> _EXERCISE SET_:
**1)** In the conference blog post, rewrite the passage from "I’m very excited" to "on Wednesday night.", swapping "talks" for "sessions".
**2)** In the conference blog post, with whom does the writer plan to sing 20th Century Political songs, and on which evening?
**3)** Go on with the conference blog post from the point where it stops.

> _SOURCE DOCUMENT_:
* * * * *

Then I’m representing my Graduate Program in the brown bag lunch panel on MFA programs in voice training, where David Smukler and I will plug our Voice Teacher Diploma programs up at York. We’re flying down together tomorrow morning, and we’re sitting next to each other, so we’ll get to chat about the whole thing over roasted peanuts. And we have a command performance of the Tech Panel with myself and Michael Barnes for the umpteenth time (regrettably, Phil Thompson is away this year). I think I will plug things I do with my iPad.

I’m also gotten myself involved with the Teaching Philosophy Statement support group, as I do a fair bit of review of these things with my Voice Diploma students. And I’ve been invited to a luncheon with former board members on Wednesday; I look forward to catching up with old friends and looking ahead to what lies on the horizon for the organization.

I’m very excited about lots of talks, like the Uof A’s David Ley’s talk on using personal vibrators (yes, that kind) to elicit vibrations in the larynx of people with dysphonia. Unfortunately that’s opposite the talk about the Visual Accent & Dialect Archive (VADA) that I really want to go to. I really am looking forward to singing 20th Century Political songs with Joanna Cazden on Monday evening and international songs (with easy harmony) with Judith Shahn and Claudia Anderson on Wednesday night.

So, if I don’t manage a post on Thursday for the Voiceguy, you’ll understand why! I’ll be exhausted!

* * * * *

> _MATERIAL_:
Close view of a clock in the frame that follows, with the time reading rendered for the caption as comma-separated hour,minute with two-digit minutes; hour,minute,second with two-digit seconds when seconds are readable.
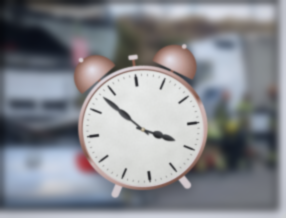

* * * * *

> _SOLVED TASKS_:
**1)**
I’m very excited about lots of sessions, like the Uof A’s David Ley’s talk on using personal vibrators (yes, that kind) to elicit vibrations in the larynx of people with dysphonia. Unfortunately that’s opposite the talk about the Visual Accent & Dialect Archive (VADA) that I really want to go to. I really am looking forward to singing 20th Century Political songs with Joanna Cazden on Monday evening and international songs (with easy harmony) with Judith Shahn and Claudia Anderson on Wednesday night.

**2)** Joanna Cazden, on Monday evening.

**3)**
Eric Armstrong is the voiceguy. Eric is a dialect, voice, speech and text coach based in Toronto, Canada, where he normally teaches full-time at York University’s Dept. of Theatre. Eric has been teaching voice for the actor full-time since 1994, and has taught in Canada and the US, at the University of Windsor, Brandeis University, Roosevelt University, Canada's National Voice Intensive and York University. He has worked for nationally and internationally recognized companies such as Crow’s Theatre, Volcano, SoulPepper, & Canadian Stage in Toronto, and The Court Theatre and Steppenwolf in Chicago. Eric holds a BFA from Concordia University (Montreal) in Theatre Performance, and an MFA from York University (Toronto) in Acting. His mentors were David Smukler (York, Canada’s National Voice Intensive) and Andrew Wade (Royal Shakespeare Company). He has also studied at the Drama Studio, London, and Il Stage Internazzionale di Commedia dell’Arte in Reggio Emilia, Italy. He’s a long time member of the Voice and Speech Trainers Association, where he has served on the board, as a conference planner, photo editor for the Voice and Speech Review, Founding Director of Technology and Internet Services, and has written numerous peer-reviewed articles, essays and reviews for the VASTA Newsletter, the VASTA Voice, and The Voice and Speech Review.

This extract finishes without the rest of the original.